When I really struggle with this I like to go back and read a transcript from Charlie Kaufman’s Screenwriting Lecture at BAFTA. These words in particular inspire me to keep going:

“Say who you are, really say it in your life and in your work. Tell someone out there who is lost, someone not yet born, someone who won’t be born for 500 years. […] But more importantly, if you’re honest about who you are, you’ll help that person be less lonely in their world because that person will recognise him or herself in you and that will give them hope.”

  1. What’s the most surprising thing you have learned from writing? 

    The most surprising thing I’ve learned about my own writing is how many of my unconscious thoughts leak onto the page.I’ll start writing something that I think is about one thing, and when I read it back I realize it’s about something completely different. Then I’ll recognize it as something that I might have been struggling with, or something I didn’t even realize I thought or wanted, but subconsciously did.
  2. What is your interesting “writing quirk?” 

    I went to a lecture by Hilary Mantel during my second year of university, in which she described her writing process. When she writes her scenes, she mentioned that she is looking through the eyes of her protagonist: What do they see? What do they smell?Well, I thought that was just brilliant, and she is brilliant, so I started this ‘ritual’ before I write a new scene. I grab some note cards and a pen and lie down, close my eyes and try to be present in the scene with the characters and play the scene out as if I was watching it passively, then make notes. I’ve been told this looks very odd, and the notes end up hard to read because I’m writing them lying down…
  3. How do you juggle writing with everything else you have going on? 
    Poorly! I used to write from the couch or dining table, but it would be very difficult to avoid the millions of things pulling your attention away. Last year, I finally bought myself a proper desk and set up a workspace, so that when I’m at my desk I’m essentially in my office. It’s easier to tune everything else out and focus on what I’m doing.
  1. What do you like to do for fun?  

    I’m a homebody, so fun is usually watching movies and playing video games. My other hobby is badgering my husband, because he’s cute when he’s flustered.
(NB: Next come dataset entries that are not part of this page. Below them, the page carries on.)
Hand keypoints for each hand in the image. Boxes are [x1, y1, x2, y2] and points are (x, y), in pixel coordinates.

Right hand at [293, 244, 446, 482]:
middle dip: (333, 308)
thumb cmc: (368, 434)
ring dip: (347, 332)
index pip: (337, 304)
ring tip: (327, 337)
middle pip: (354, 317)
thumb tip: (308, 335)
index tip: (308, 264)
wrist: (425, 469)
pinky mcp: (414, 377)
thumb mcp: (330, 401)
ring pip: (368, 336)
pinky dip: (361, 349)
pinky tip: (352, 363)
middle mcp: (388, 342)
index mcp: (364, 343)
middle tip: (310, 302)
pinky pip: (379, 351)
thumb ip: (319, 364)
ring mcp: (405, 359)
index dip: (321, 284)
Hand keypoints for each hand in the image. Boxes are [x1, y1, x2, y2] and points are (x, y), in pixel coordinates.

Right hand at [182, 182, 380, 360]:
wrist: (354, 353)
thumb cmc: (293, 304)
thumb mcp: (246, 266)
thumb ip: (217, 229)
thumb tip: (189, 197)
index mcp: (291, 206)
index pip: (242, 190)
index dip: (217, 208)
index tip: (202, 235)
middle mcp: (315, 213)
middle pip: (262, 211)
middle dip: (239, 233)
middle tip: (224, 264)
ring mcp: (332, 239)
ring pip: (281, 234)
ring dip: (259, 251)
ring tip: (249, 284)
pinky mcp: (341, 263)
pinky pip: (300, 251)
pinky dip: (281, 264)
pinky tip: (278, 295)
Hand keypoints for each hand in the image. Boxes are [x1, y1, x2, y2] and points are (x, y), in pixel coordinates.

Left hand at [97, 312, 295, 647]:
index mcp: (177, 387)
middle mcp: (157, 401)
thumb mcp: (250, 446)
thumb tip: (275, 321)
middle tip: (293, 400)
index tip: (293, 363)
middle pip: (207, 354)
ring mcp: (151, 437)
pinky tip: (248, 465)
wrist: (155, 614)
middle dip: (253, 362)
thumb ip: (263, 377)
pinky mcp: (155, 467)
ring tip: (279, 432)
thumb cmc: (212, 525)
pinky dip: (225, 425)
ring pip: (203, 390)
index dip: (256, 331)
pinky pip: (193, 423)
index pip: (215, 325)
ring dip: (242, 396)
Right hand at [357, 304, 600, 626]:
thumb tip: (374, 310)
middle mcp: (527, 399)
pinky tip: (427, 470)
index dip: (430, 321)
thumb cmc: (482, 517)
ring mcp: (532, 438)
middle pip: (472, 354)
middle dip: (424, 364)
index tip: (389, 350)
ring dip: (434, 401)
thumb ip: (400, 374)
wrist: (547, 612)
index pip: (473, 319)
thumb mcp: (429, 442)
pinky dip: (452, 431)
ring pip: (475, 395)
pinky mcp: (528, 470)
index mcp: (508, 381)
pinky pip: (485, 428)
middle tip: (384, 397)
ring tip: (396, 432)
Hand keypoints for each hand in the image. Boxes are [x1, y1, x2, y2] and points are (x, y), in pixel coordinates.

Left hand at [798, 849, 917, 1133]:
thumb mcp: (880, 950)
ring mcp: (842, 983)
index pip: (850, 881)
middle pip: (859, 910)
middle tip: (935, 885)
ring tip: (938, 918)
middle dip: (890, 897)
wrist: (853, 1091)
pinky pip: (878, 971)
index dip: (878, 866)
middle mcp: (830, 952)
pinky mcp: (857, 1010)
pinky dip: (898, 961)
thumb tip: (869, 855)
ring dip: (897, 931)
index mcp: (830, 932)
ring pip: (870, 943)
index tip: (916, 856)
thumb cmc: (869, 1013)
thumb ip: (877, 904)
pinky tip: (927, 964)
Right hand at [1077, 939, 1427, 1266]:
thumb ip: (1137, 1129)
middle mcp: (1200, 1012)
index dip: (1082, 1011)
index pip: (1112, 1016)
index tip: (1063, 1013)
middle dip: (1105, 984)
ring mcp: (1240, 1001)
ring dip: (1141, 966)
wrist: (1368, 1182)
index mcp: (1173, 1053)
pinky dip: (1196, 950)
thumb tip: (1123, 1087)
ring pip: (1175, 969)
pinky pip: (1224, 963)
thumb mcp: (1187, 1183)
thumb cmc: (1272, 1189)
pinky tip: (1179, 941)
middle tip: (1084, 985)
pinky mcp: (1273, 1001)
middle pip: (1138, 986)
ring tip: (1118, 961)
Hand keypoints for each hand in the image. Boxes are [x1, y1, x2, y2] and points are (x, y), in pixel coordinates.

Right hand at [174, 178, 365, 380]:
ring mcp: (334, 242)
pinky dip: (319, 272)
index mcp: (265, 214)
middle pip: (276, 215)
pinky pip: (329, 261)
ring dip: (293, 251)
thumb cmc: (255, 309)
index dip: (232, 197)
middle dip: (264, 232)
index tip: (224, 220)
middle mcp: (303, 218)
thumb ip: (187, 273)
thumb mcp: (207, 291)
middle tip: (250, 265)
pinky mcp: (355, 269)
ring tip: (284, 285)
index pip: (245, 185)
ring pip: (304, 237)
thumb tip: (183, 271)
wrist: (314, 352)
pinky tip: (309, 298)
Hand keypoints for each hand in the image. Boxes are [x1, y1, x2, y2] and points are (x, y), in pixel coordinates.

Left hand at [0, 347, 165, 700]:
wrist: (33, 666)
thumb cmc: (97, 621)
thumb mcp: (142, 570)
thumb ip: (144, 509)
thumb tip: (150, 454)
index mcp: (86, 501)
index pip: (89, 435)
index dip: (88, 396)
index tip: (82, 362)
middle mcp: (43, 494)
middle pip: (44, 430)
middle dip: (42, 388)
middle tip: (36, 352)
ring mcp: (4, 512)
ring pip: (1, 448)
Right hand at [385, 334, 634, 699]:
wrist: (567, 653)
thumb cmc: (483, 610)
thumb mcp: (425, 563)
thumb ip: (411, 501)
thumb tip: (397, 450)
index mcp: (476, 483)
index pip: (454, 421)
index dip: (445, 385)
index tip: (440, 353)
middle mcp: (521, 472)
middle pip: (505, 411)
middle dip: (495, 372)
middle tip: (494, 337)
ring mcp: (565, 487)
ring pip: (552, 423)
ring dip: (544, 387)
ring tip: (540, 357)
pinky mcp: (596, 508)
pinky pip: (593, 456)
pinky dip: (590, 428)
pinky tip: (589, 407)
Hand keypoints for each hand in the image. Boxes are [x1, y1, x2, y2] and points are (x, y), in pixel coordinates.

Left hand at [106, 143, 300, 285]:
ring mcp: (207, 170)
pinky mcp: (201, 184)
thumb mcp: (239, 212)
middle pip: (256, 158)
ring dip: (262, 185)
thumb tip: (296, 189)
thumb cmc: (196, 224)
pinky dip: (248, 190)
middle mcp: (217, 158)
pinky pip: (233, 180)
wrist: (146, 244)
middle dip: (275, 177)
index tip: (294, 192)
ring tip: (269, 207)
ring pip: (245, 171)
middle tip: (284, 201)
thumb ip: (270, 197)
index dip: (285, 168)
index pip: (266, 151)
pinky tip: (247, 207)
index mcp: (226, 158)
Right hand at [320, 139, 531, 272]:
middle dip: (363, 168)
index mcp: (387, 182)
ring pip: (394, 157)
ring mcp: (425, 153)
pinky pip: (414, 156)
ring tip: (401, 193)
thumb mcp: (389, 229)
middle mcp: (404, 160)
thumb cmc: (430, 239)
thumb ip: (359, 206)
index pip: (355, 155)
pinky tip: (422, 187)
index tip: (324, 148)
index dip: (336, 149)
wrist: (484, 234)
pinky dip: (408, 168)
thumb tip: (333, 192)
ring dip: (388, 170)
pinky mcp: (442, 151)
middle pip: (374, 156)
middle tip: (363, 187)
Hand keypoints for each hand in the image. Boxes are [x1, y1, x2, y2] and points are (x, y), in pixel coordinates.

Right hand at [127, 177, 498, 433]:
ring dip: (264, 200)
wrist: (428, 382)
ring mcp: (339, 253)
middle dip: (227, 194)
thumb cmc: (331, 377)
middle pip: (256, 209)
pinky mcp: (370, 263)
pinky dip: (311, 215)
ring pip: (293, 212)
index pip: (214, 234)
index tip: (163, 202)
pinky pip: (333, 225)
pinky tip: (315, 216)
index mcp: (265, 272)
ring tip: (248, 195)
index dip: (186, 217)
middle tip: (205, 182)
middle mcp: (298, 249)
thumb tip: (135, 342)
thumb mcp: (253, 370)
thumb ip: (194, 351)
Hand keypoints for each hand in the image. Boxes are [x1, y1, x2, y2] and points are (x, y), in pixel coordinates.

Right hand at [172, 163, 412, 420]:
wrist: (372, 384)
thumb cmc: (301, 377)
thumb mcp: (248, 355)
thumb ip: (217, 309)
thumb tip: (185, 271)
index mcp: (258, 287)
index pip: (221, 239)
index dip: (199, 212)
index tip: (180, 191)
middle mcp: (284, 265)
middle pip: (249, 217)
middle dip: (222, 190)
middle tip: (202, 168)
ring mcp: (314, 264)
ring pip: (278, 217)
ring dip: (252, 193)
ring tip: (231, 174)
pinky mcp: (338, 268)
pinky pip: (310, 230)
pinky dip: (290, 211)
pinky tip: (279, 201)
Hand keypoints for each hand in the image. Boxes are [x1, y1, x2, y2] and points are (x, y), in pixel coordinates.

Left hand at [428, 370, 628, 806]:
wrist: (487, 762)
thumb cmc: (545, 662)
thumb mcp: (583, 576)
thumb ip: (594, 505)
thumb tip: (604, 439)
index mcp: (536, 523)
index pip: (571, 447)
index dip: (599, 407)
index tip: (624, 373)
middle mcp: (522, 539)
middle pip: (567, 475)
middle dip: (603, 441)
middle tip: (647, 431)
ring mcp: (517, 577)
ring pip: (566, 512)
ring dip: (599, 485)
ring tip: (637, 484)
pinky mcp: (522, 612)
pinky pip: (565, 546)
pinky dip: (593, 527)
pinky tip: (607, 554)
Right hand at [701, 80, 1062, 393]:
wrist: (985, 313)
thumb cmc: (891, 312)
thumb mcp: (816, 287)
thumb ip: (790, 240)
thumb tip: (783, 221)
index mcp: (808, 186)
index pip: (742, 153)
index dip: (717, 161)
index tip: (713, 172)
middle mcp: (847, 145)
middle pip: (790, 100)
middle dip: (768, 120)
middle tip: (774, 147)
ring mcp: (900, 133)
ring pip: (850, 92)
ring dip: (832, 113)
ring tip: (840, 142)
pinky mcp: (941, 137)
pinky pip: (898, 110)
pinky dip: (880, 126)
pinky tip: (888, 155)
At the moment I’ve been playing a video game called Overcooked with him. It involves cooking and getting orders out of a kitchen in a timely manner, except the kitchen might be split across two moving trucks on the highway, in a haunted dungeon, or everything might be on fire. It’s good relaxing fun, everyone should try it!
  2. Any advice or tips for anyone struggling with writing?

    Don’t write yourself off! You can do this, and you deserve to do this. I struggled, and still do, with not feeling good enough, or worrying that no one would care about what I have to say. That fear is stifling and I set myself back years worrying.Your voice is valid and your story deserves to be told. Even if just one other person on this planet reads and enjoys your work, it’s worth it. Don’t let anyone tell you differently! If they do, send them my way, I’ll have words!